───── Provided data ─────

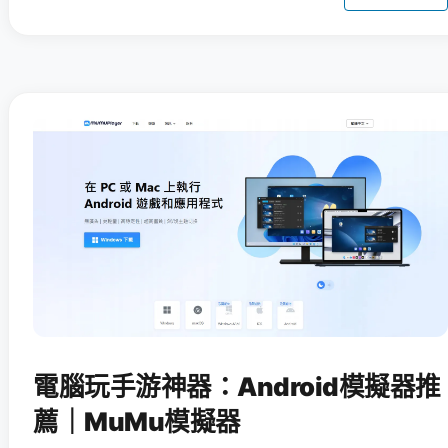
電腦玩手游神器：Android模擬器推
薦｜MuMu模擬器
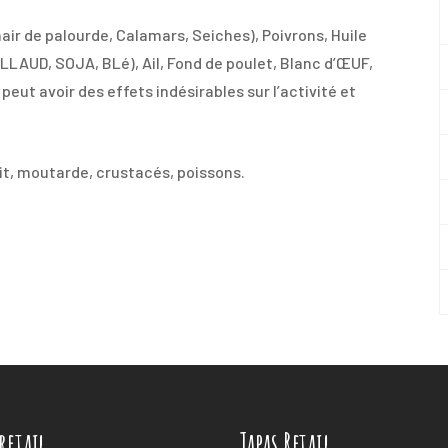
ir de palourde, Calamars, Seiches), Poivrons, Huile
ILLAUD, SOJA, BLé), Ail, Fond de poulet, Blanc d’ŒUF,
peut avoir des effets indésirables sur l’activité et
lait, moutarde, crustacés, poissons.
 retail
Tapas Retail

─────
───── Provided data ─────

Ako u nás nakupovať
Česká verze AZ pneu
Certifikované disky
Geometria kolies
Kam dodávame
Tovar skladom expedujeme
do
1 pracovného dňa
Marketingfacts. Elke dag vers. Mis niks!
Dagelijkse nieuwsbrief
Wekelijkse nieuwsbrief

─────

■ **How to complete this task**:
Each line of the entries holding the string "nieuwsbrief" should be found and copied.

■ **Expected output**:
Dagelijkse nieuwsbrief
Wekelijkse nieuwsbrief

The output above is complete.